Note: SHARC+ processors are (obviously) pipelined, so “single cycle” here doesn’t necessarily mean 1 cycle for everything (from fetch to retire), it’s the same meaning as in the cycle in IPC.
Many of the processors nowadays supports multiple issuing, means they could issue multiple instructions per cycle. General purpose processors usually do this by checking for the dependencies at runtime to determine how many instructions could be issues, DSPs like SHARC+ usually relies on these information to be determined at compile time.
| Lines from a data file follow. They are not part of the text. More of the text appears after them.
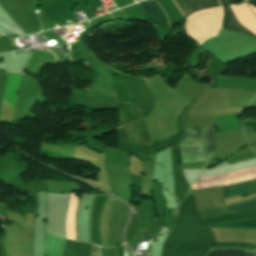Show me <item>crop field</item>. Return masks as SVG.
I'll return each instance as SVG.
<instances>
[{
    "label": "crop field",
    "instance_id": "8a807250",
    "mask_svg": "<svg viewBox=\"0 0 256 256\" xmlns=\"http://www.w3.org/2000/svg\"><path fill=\"white\" fill-rule=\"evenodd\" d=\"M179 147L183 163L206 161L215 151L214 127L187 129Z\"/></svg>",
    "mask_w": 256,
    "mask_h": 256
},
{
    "label": "crop field",
    "instance_id": "e52e79f7",
    "mask_svg": "<svg viewBox=\"0 0 256 256\" xmlns=\"http://www.w3.org/2000/svg\"><path fill=\"white\" fill-rule=\"evenodd\" d=\"M220 1V0H219ZM228 13L230 14L233 22L236 24L237 27H239L241 30H243L245 33H247L248 35L250 36H253L256 38V36H254L252 33H250L248 30H246L244 27H242L236 20V18L234 17L232 11L230 10L227 2L225 0H222ZM222 1H220L221 5H222V9H223V19H222V25L221 27L224 28V29H227V30H231V31H235V32H239V33H243L245 34L244 32H242L240 29H238L234 23L232 22L229 14L227 13Z\"/></svg>",
    "mask_w": 256,
    "mask_h": 256
},
{
    "label": "crop field",
    "instance_id": "22f410ed",
    "mask_svg": "<svg viewBox=\"0 0 256 256\" xmlns=\"http://www.w3.org/2000/svg\"><path fill=\"white\" fill-rule=\"evenodd\" d=\"M174 2V1H173ZM175 3V2H174ZM176 5V4H175ZM178 8V7H177ZM181 13V12H180ZM184 17V16H183Z\"/></svg>",
    "mask_w": 256,
    "mask_h": 256
},
{
    "label": "crop field",
    "instance_id": "ac0d7876",
    "mask_svg": "<svg viewBox=\"0 0 256 256\" xmlns=\"http://www.w3.org/2000/svg\"><path fill=\"white\" fill-rule=\"evenodd\" d=\"M125 103L133 120V123L120 127L123 141L130 143H139L143 145H152L139 106L136 103Z\"/></svg>",
    "mask_w": 256,
    "mask_h": 256
},
{
    "label": "crop field",
    "instance_id": "5a996713",
    "mask_svg": "<svg viewBox=\"0 0 256 256\" xmlns=\"http://www.w3.org/2000/svg\"><path fill=\"white\" fill-rule=\"evenodd\" d=\"M252 207H256V200L249 201V202H244V203H240V204H236V205H232V206H228L227 208L230 211H233L235 209H238V211H241V210L249 209V208H252Z\"/></svg>",
    "mask_w": 256,
    "mask_h": 256
},
{
    "label": "crop field",
    "instance_id": "dd49c442",
    "mask_svg": "<svg viewBox=\"0 0 256 256\" xmlns=\"http://www.w3.org/2000/svg\"><path fill=\"white\" fill-rule=\"evenodd\" d=\"M256 191V179L229 185L223 186V198L233 197L241 195L244 193H251Z\"/></svg>",
    "mask_w": 256,
    "mask_h": 256
},
{
    "label": "crop field",
    "instance_id": "412701ff",
    "mask_svg": "<svg viewBox=\"0 0 256 256\" xmlns=\"http://www.w3.org/2000/svg\"><path fill=\"white\" fill-rule=\"evenodd\" d=\"M140 6L144 9L147 17L152 22L153 27H169L165 14L156 2H144Z\"/></svg>",
    "mask_w": 256,
    "mask_h": 256
},
{
    "label": "crop field",
    "instance_id": "d1516ede",
    "mask_svg": "<svg viewBox=\"0 0 256 256\" xmlns=\"http://www.w3.org/2000/svg\"><path fill=\"white\" fill-rule=\"evenodd\" d=\"M226 1L228 2V4H231V3H235L243 0H226Z\"/></svg>",
    "mask_w": 256,
    "mask_h": 256
},
{
    "label": "crop field",
    "instance_id": "3316defc",
    "mask_svg": "<svg viewBox=\"0 0 256 256\" xmlns=\"http://www.w3.org/2000/svg\"><path fill=\"white\" fill-rule=\"evenodd\" d=\"M247 2L251 3L252 5H254L256 7V0H250V1H247ZM248 5L251 7V9L253 10V12L256 15V8L254 6H252V5H250V4H248Z\"/></svg>",
    "mask_w": 256,
    "mask_h": 256
},
{
    "label": "crop field",
    "instance_id": "34b2d1b8",
    "mask_svg": "<svg viewBox=\"0 0 256 256\" xmlns=\"http://www.w3.org/2000/svg\"><path fill=\"white\" fill-rule=\"evenodd\" d=\"M230 7L232 8L239 23L256 34V18L249 7L245 3L232 5Z\"/></svg>",
    "mask_w": 256,
    "mask_h": 256
},
{
    "label": "crop field",
    "instance_id": "d8731c3e",
    "mask_svg": "<svg viewBox=\"0 0 256 256\" xmlns=\"http://www.w3.org/2000/svg\"><path fill=\"white\" fill-rule=\"evenodd\" d=\"M19 75L8 74L6 81V88L3 99L7 101L12 107L14 106L16 98V89L19 81Z\"/></svg>",
    "mask_w": 256,
    "mask_h": 256
},
{
    "label": "crop field",
    "instance_id": "f4fd0767",
    "mask_svg": "<svg viewBox=\"0 0 256 256\" xmlns=\"http://www.w3.org/2000/svg\"><path fill=\"white\" fill-rule=\"evenodd\" d=\"M185 17L192 12L205 8L220 6L217 0H174Z\"/></svg>",
    "mask_w": 256,
    "mask_h": 256
},
{
    "label": "crop field",
    "instance_id": "28ad6ade",
    "mask_svg": "<svg viewBox=\"0 0 256 256\" xmlns=\"http://www.w3.org/2000/svg\"><path fill=\"white\" fill-rule=\"evenodd\" d=\"M243 129H244V132H250V131H254L255 130L251 126H244Z\"/></svg>",
    "mask_w": 256,
    "mask_h": 256
}]
</instances>
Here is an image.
Or in other words, compiler or assembly programmer decides how many and what are the instructions to be issues per cycle.
Take a simple example, if I want to add two numbers together, and multiple two other numbers together, on SHARC+ they could be executed in a single cycle, like below:
r0 = r1 * r4, r2 = r8 * r12;
As you could see, on SHARC+ assembly, instructions to be executed in one same cycle are separated by commas, and instructions to be executed in different cycles are separated by semicolons. For example, the following sequence would be executed in 2 cycles instead of one:
r0 = r1 * r4; r2 = r8 * r12;
Now let’s talk about the restrictions of SHARC+ multiple issuing.
Multiple issuing are limited by the resources available on the processor. For example, it could do one addition and one multiplication in single cycle, because there is 1 adder and 1 multiplier, but not 2 additions as there is only 1 adder.
As we mentioned before, there are 2 buses on SHARC, DM bus and PM bus. This allows one bus access on each bus per cycle. So one could do 2 loads or 2 stores in a single cycle as long as the data resides in different SRAM blocks or cache hits, otherwise there will be stalls.